» REQUIRED ACTION: Only the text of the entries below should be returned, exactly as given, without pictures.

━━━━━ TASK INPUT ━━━━━

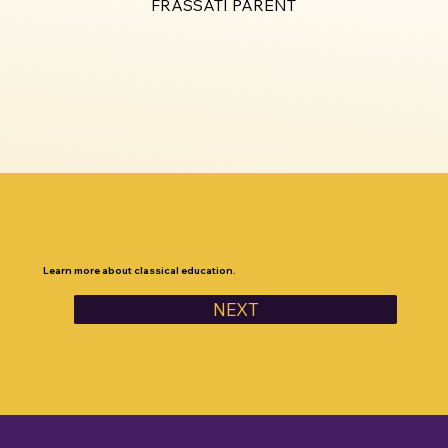
FRASSATI PARENT
Learn more about classical education.
NEXT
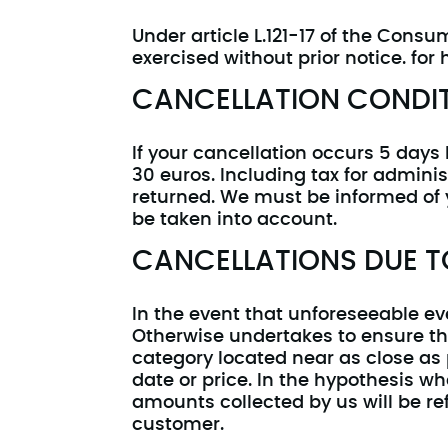
Under article L.121-17 of the Cons
exercised without prior notice. for
CANCELLATION CONDI
If your cancellation occurs 5 days 
30 euros. Including tax for adminis
returned. We must be informed of y
be taken into account.
CANCELLATIONS DUE T
In the event that unforeseeable e
Otherwise undertakes to ensure th
category located near as close as
date or price. In the hypothesis 
amounts collected by us will be re
customer.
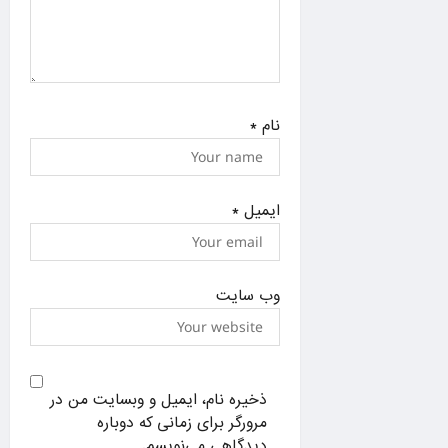
*
نام
*
ایمیل
وب‌ سایت
ذخیره نام، ایمیل و وبسایت من در
مرورگر برای زمانی که دوباره
دیدگاهی می‌نویسم.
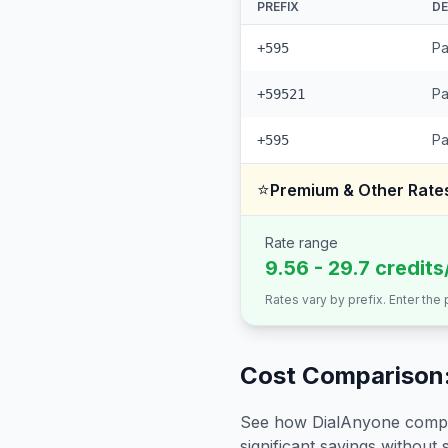
PREFIX
DE
Pa
+595
Pa
+59521
Pa
+595
⭐
Premium & Other Rate
Rate range
9.56 - 29.7 credits
Rates vary by prefix. Enter the
Cost Comparison:
See how DialAnyone compare
significant savings without sa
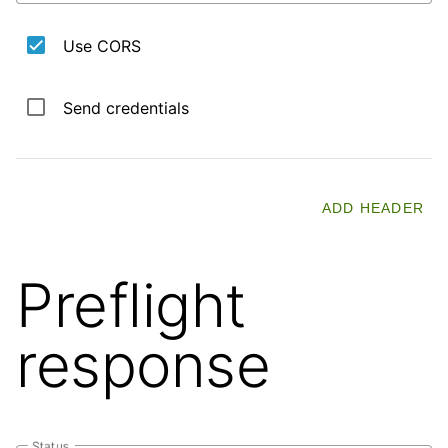
Use CORS
Send credentials
ADD HEADER
Preflight
response
Status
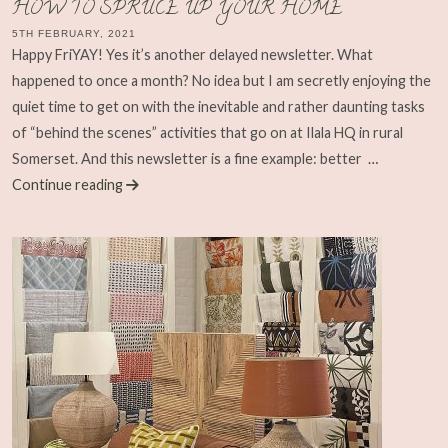
HOW TO SPRUCE UP YOUR HOME
5TH FEBRUARY, 2021
Happy FriYAY! Yes it’s another delayed newsletter. What
happened to once a month? No idea but I am secretly enjoying the
quiet time to get on with the inevitable and rather daunting tasks
of “behind the scenes” activities that go on at Ilala HQ in rural
Somerset. And this newsletter is a fine example: better
…
Continue reading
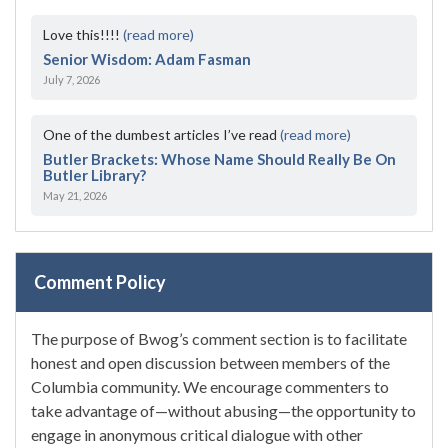
Love this!!!!
(read more)
Senior Wisdom: Adam Fasman
July 7, 2026
One of the dumbest articles I’ve read
(read more)
Butler Brackets: Whose Name Should Really Be On
Butler Library?
May 21, 2026
Comment Policy
The purpose of Bwog’s comment section is to facilitate
honest and open discussion between members of the
Columbia community. We encourage commenters to
take advantage of—without abusing—the opportunity to
engage in anonymous critical dialogue with other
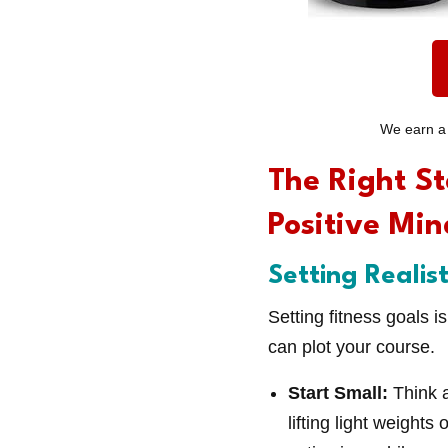
We earn a 
The Right St
Positive Min
Setting Realis
Setting fitness goals i
can plot your course.
Start Small:
Think 
lifting light weight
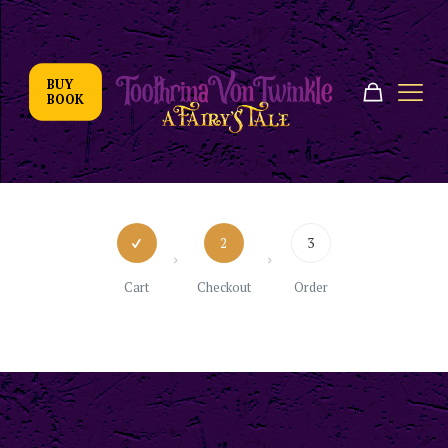
BUY
BOOK
2
3
Cart
Checkout
Order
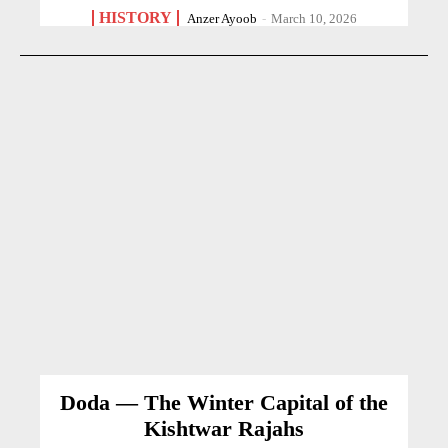
HISTORY
Anzer Ayoob
-
March 10, 2026
Doda — The Winter Capital of the
Kishtwar Rajahs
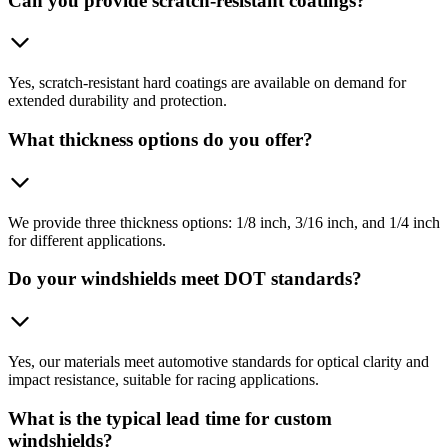
Can you provide scratch-resistant coatings?
Yes, scratch-resistant hard coatings are available on demand for
extended durability and protection.
What thickness options do you offer?
We provide three thickness options: 1/8 inch, 3/16 inch, and 1/4 inch
for different applications.
Do your windshields meet DOT standards?
Yes, our materials meet automotive standards for optical clarity and
impact resistance, suitable for racing applications.
What is the typical lead time for custom
windshields?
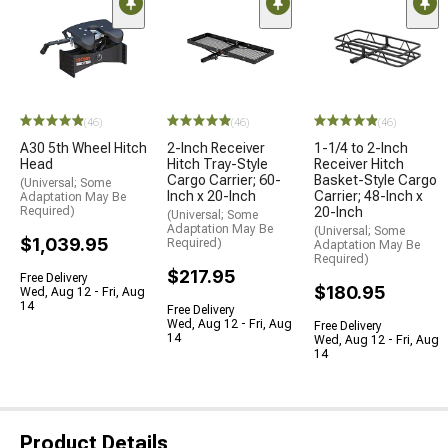
(46)
(46)
(46)
A30 5th Wheel Hitch
2-Inch Receiver
1-1/4 to 2-Inch
Head
Hitch Tray-Style
Receiver Hitch
Cargo Carrier; 60-
Basket-Style Cargo
(Universal; Some
Inch x 20-Inch
Carrier; 48-Inch x
Adaptation May Be
Required)
20-Inch
(Universal; Some
Adaptation May Be
(Universal; Some
$1,039.95
Required)
Adaptation May Be
Required)
$217.95
Free Delivery
$180.95
Wed, Aug 12 - Fri, Aug
14
Free Delivery
Wed, Aug 12 - Fri, Aug
Free Delivery
14
Wed, Aug 12 - Fri, Aug
14
Product Details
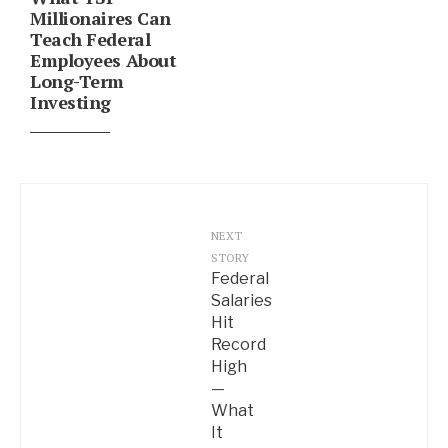
Millionaires Can
Teach Federal
Employees About
Long-Term
Investing
NEXT
STORY
Federal
Salaries
Hit
Record
High
—
What
It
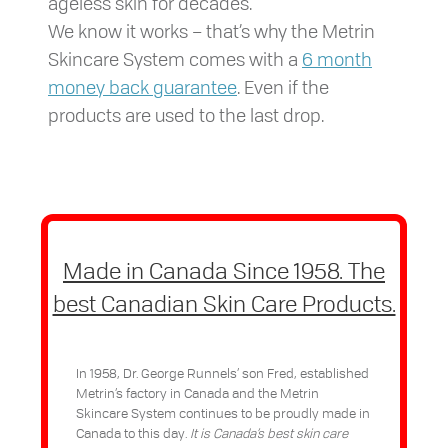
ageless skin for decades.
We know it works – that’s why the Metrin
Skincare System comes with a
6 month
money back guarantee
. Even if the
products are used to the last drop.
Made in Canada Since 1958. The
best Canadian Skin Care Products.
In 1958, Dr. George Runnels’ son Fred, established
Metrin’s factory in Canada and the Metrin
Skincare System continues to be proudly made in
Canada to this day.
It is Canada’s best skin care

━━━━━

» WRITTEN SOLUTION:
FRASSATI PARENT
Learn more about classical education.
NEXT
Under article L.121-17 of the Cons
exercised without prior notice. for
CANCELLATION CONDI
If your cancellation occurs 5 days 
30 euros. Including tax for adminis
returned. We must be informed of y
be taken into account.
CANCELLATIONS DUE T
In the event that unforeseeable e
Otherwise undertakes to ensure th
category located near as close as
date or price. In the hypothesis 
amounts collected by us will be re
customer.
*
نام
*
ایمیل
وب‌ سایت
ذخیره نام، ایمیل و وبسایت من در
مرورگر برای زمانی که دوباره
دیدگاهی می‌نویسم.
PREFIX
DE
Pa
+595
Pa
+59521
Pa
+595
⭐
Premium & Other Rate
Rate range
9.56 - 29.7 credits
Rates vary by prefix. Enter the
Cost Comparison:
See how DialAnyone compare
significant savings without sa
Use CORS
Send credentials
ADD HEADER
Preflight
response
Status
HOW TO SPRUCE UP YOUR HOME
5TH FEBRUARY, 2021
Happy FriYAY! Yes it’s another delayed newsletter. What
happened to once a month? No idea but I am secretly enjoying the
quiet time to get on with the inevitable and rather daunting tasks
of “behind the scenes” activities that go on at Ilala HQ in rural
Somerset. And this newsletter is a fine example: better
…
Continue reading
Love this!!!!
(read more)
Senior Wisdom: Adam Fasman
July 7, 2026
One of the dumbest articles I’ve read
(read more)
Butler Brackets: Whose Name Should Really Be On
Butler Library?
May 21, 2026
Comment Policy
The purpose of Bwog’s comment section is to facilitate
honest and open discussion between members of the
Columbia community. We encourage commenters to
take advantage of—without abusing—the opportunity to
engage in anonymous critical dialogue with other
We earn a 
The Right St
Positive Min
Setting Realis
Setting fitness goals i
can plot your course.
Start Small:
Think 
lifting light weight
BUY
BOOK
2
3
Cart
Checkout
Order
HISTORY
Anzer Ayoob
-
March 10, 2026
Doda — The Winter Capital of the
Kishtwar Rajahs
Can you provide scratch-resistant coatings?
Yes, scratch-resistant hard coatings are available on demand for
extended durability and protection.
What thickness options do you offer?
We provide three thickness options: 1/8 inch, 3/16 inch, and 1/4 inch
for different applications.
Do your windshields meet DOT standards?
Yes, our materials meet automotive standards for optical clarity and
impact resistance, suitable for racing applications.
What is the typical lead time for custom
windshields?
(46)
(46)
(46)
A30 5th Wheel Hitch
2-Inch Receiver
1-1/4 to 2-Inch
Head
Hitch Tray-Style
Receiver Hitch
Cargo Carrier; 60-
Basket-Style Cargo
(Universal; Some
Inch x 20-Inch
Carrier; 48-Inch x
Adaptation May Be
Required)
20-Inch
(Universal; Some
Adaptation May Be
(Universal; Some
$1,039.95
Required)
Adaptation May Be
Required)
$217.95
Free Delivery
$180.95
Wed, Aug 12 - Fri, Aug
14
Free Delivery
Wed, Aug 12 - Fri, Aug
Free Delivery
14
Wed, Aug 12 - Fri, Aug
14
Product Details
Millionaires Can
Teach Federal
Employees About
Long-Term
Investing
NEXT
STORY
Federal
Salaries
Hit
Record
High
—
What
It
ageless skin for decades.
We know it works – that’s why the Metrin
Skincare System comes with a
6 month
money back guarantee
. Even if the
products are used to the last drop.
Made in Canada Since 1958. The
best Canadian Skin Care Products.
In 1958, Dr. George Runnels’ son Fred, established
Metrin’s factory in Canada and the Metrin
Skincare System continues to be proudly made in
Canada to this day.
It is Canada’s best skin care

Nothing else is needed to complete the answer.